§ SOURCE PASSAGE
________________________________________

In this notebook we will create an interactive map of the UK which displays the % of Trans men in each local authority. There are 331 local authorities in the UK, and we are using data collected in the 2021 UK Census which included 2 new questions on sexuality and gender identity. The following data used are:
If you’re running this code on your own PC (and not through the Binder link) then you’re going to want to uncomment the lines below so you can install the requisite packages. Another thing to remember is to set your working directory to the correct folder. Otherwise reading in data will be difficult.
# install.packages("leaflet")
# install.packages("sf")
# install.packages("dplyr")
# install.packages("readr")
# used to read-in datasets
library(readr)
# used to manipulate datasets
library(dplyr)
##
## Attaching package: 'dplyr'
## The following objects are masked from 'package:stats':
##
## filter, lag
## The following objects are masked from 'package:base':
##
## intersect, setdiff, setequal, union
# used to read-in spatial data, shapefiles
library(sf)
## Linking to GEOS 3.9.1, GDAL 3.2.3, PROJ 7.2.1
# used to create interactive maps
library(leaflet)
# First, let's read in our gender identity dataset
df <- read_csv('../Data/GI_det.csv')
## Rows: 2648 Columns: 5
## ── Column specification ──────────────────────────────────────────────────────────────────
## Delimiter: ","
## chr (3): Lower tier local authorities Code, Lower tier local authorities, Gender ident...

________________________________________

§ TASKS TO COMPLETE
1. Transcribe the census map notebook between "In this notebook" and "will be difficult.", inclusive.
2. In the census map notebook, shorten the paragraph beginning "If you’re running this code on your own PC" while keeping its main facts.

§ STUDY MATERIAL
________________________________________

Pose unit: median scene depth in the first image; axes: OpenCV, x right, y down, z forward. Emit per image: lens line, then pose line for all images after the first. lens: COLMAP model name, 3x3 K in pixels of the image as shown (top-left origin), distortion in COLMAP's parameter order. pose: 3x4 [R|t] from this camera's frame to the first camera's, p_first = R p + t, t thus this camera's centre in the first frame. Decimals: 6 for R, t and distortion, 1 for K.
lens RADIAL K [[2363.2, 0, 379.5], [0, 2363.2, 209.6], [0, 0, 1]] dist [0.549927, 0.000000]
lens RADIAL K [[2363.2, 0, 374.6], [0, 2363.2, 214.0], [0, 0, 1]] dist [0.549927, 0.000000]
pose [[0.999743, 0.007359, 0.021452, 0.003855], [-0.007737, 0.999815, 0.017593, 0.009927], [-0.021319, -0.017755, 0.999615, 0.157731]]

________________________________________

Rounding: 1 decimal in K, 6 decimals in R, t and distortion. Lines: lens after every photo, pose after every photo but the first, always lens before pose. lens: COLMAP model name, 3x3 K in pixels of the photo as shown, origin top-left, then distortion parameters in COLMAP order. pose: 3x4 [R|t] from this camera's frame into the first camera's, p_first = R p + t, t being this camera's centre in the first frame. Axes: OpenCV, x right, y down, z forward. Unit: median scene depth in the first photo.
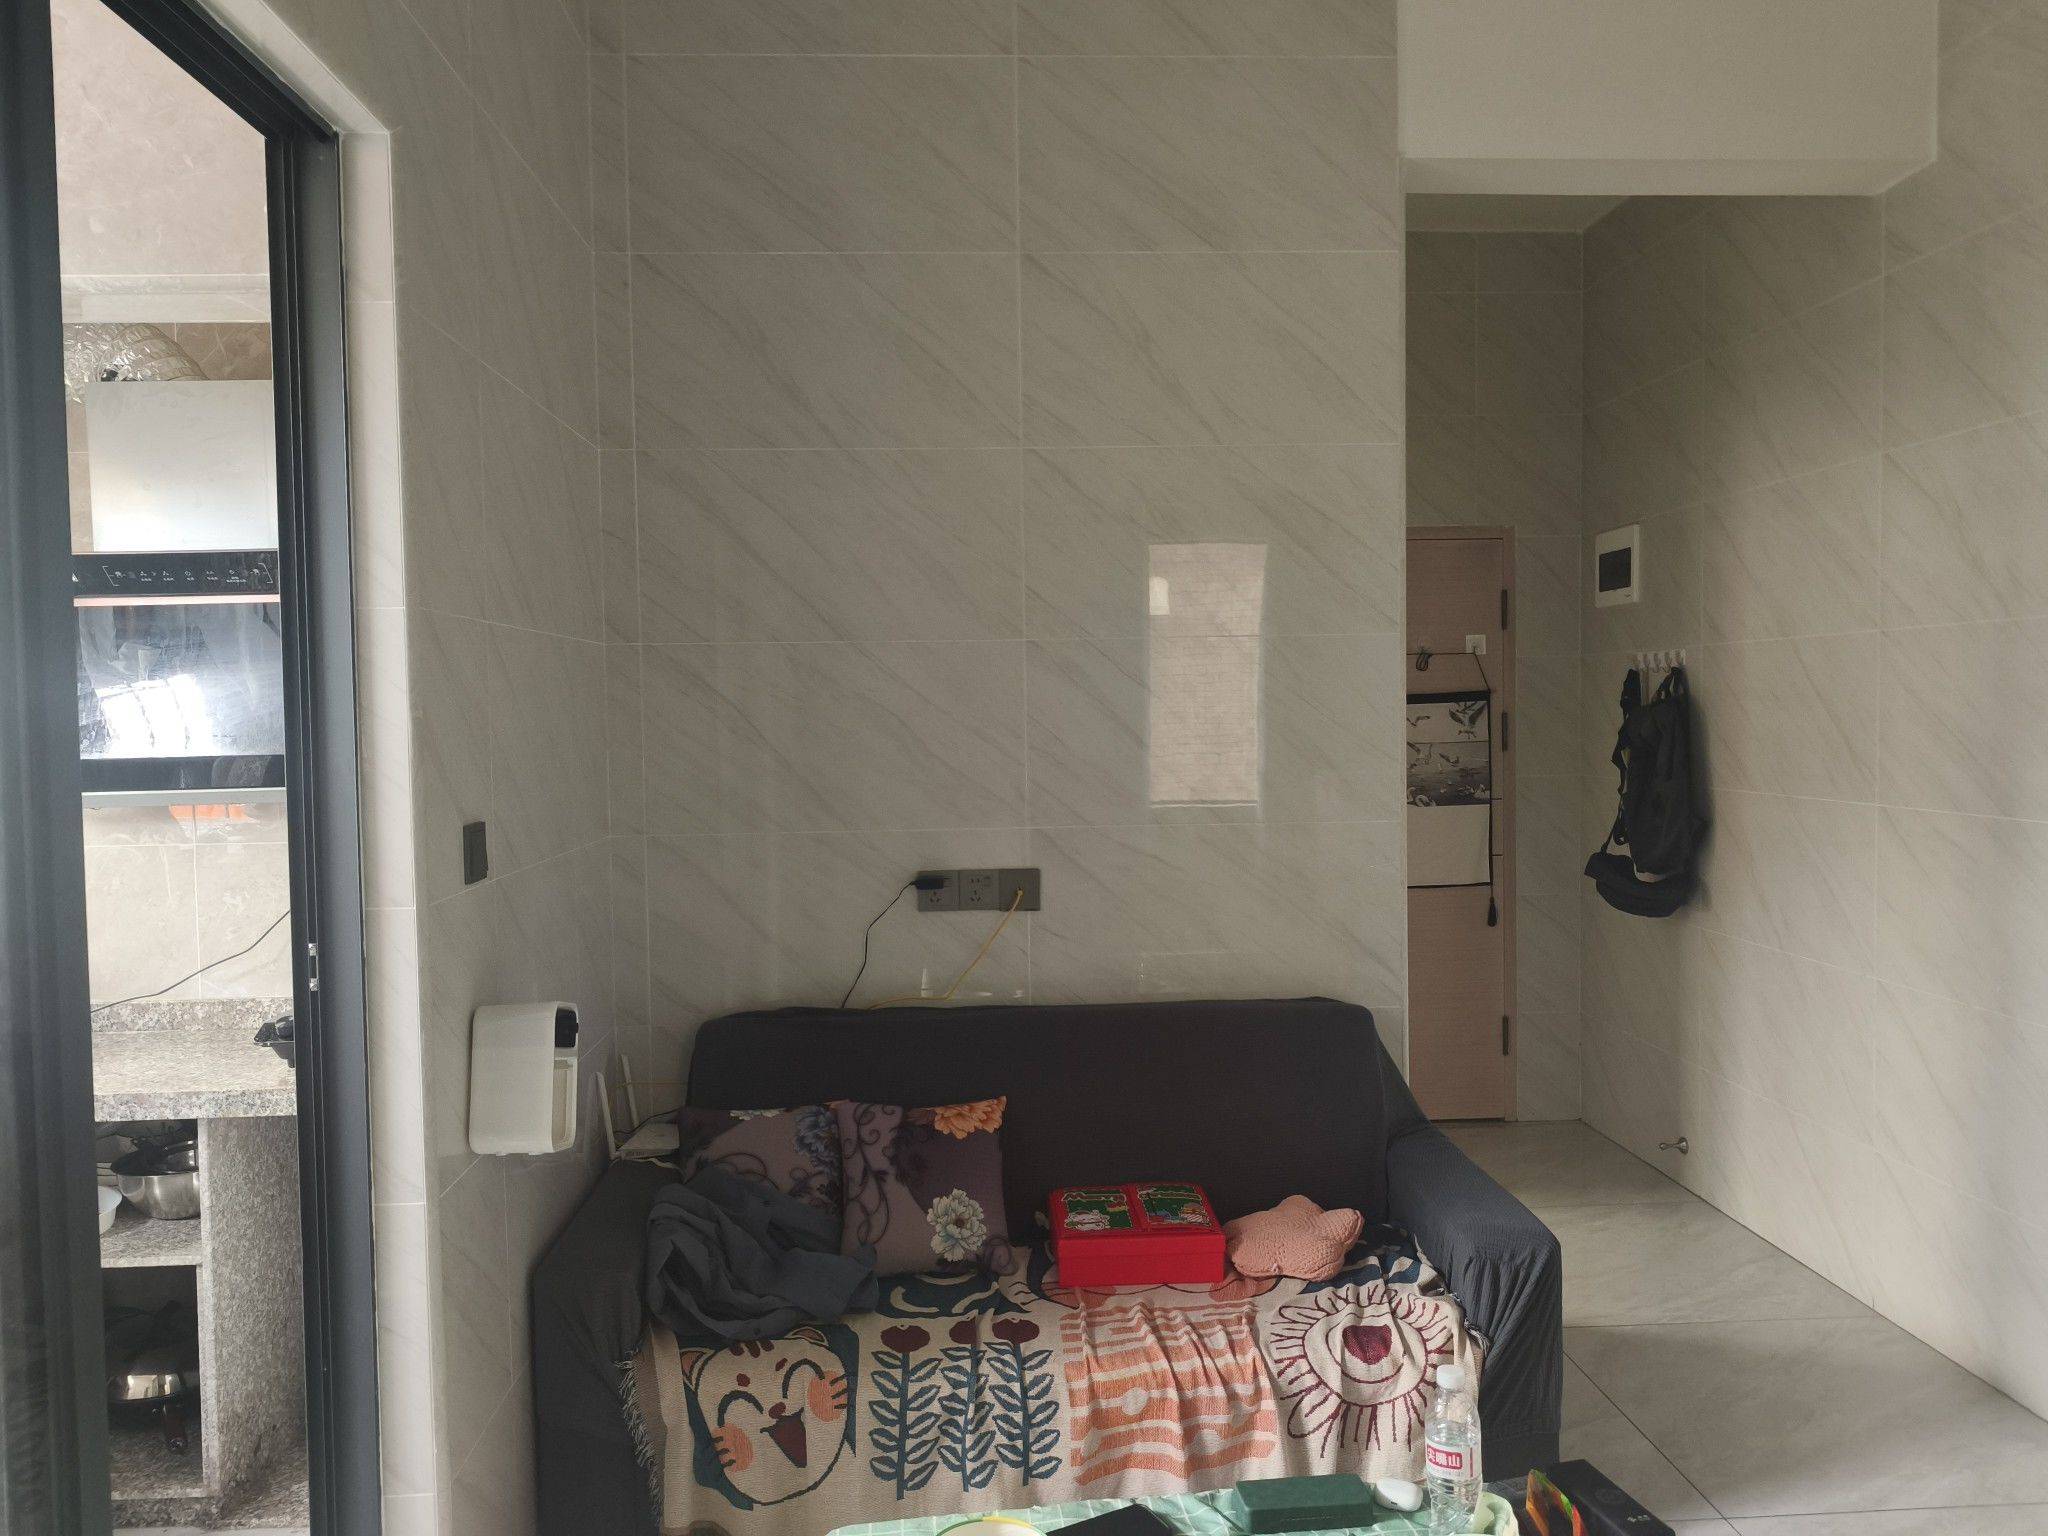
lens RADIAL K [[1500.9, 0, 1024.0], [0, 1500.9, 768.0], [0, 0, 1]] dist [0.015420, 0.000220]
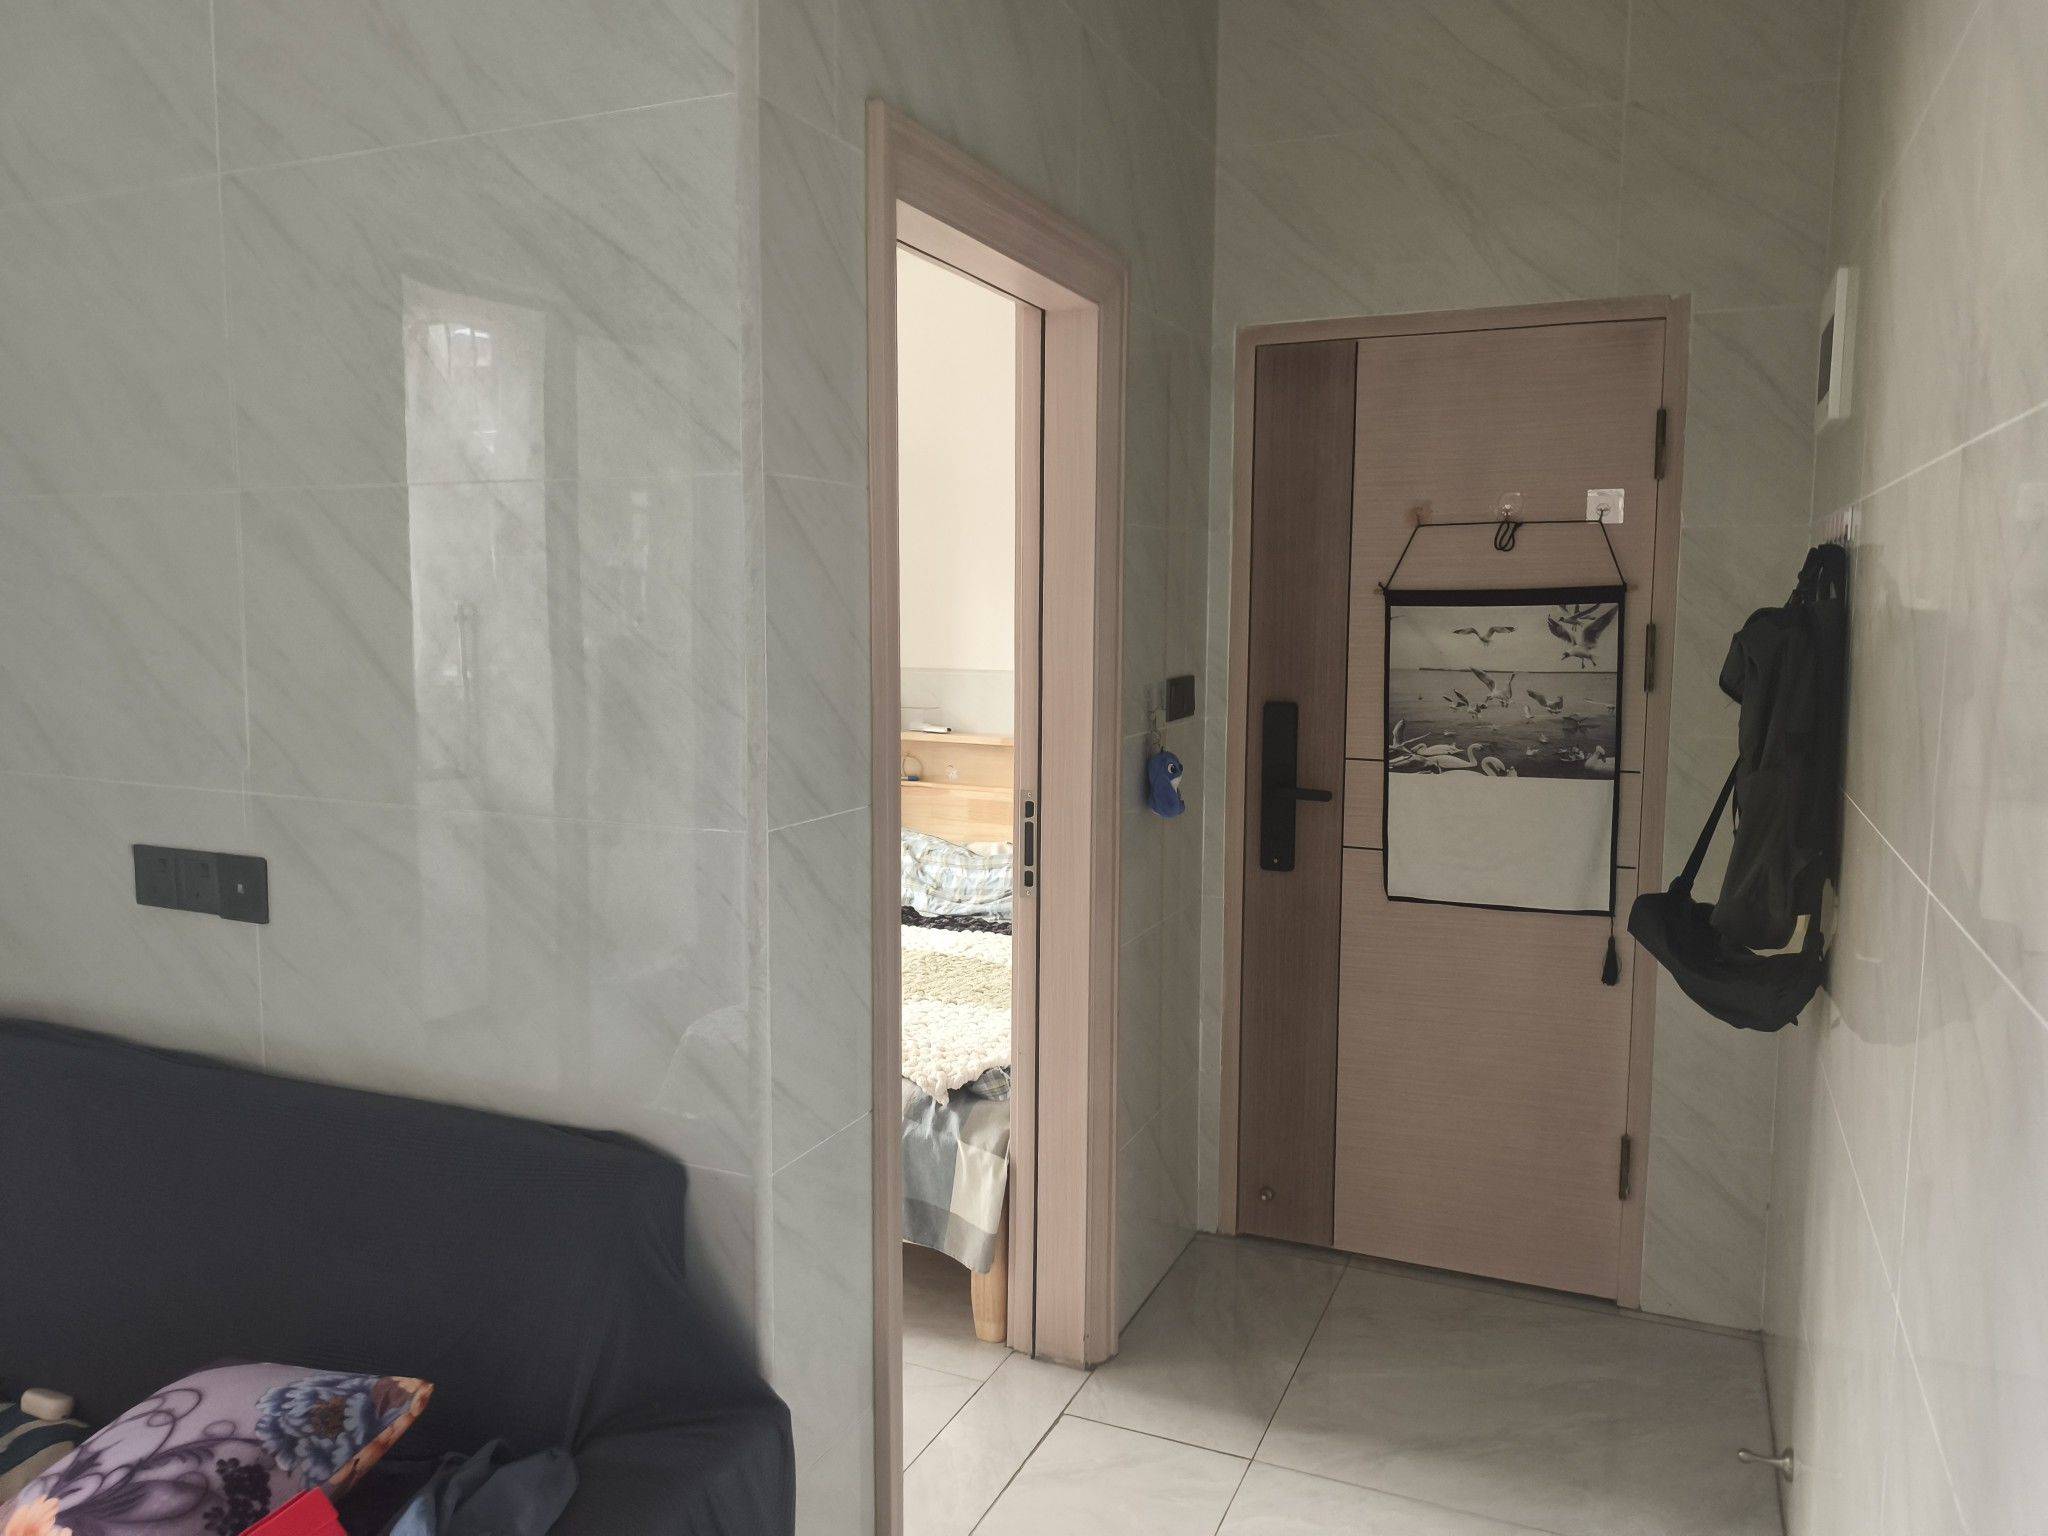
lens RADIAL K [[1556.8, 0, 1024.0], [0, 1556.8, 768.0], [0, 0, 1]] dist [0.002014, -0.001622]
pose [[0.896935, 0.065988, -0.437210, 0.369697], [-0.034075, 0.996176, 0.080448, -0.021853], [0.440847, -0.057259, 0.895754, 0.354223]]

________________________________________

§ ACTIVITY ANSWERS
1.
In this notebook we will create an interactive map of the UK which displays the % of Trans men in each local authority. There are 331 local authorities in the UK, and we are using data collected in the 2021 UK Census which included 2 new questions on sexuality and gender identity. The following data used are:
If you’re running this code on your own PC (and not through the Binder link) then you’re going to want to uncomment the lines below so you can install the requisite packages. Another thing to remember is to set your working directory to the correct folder. Otherwise reading in data will be difficult.

2. When running the code on your own PC instead of through the Binder link, uncomment the lines below to install the required packages. Also set your working directory to the correct folder, or reading in the data will be difficult.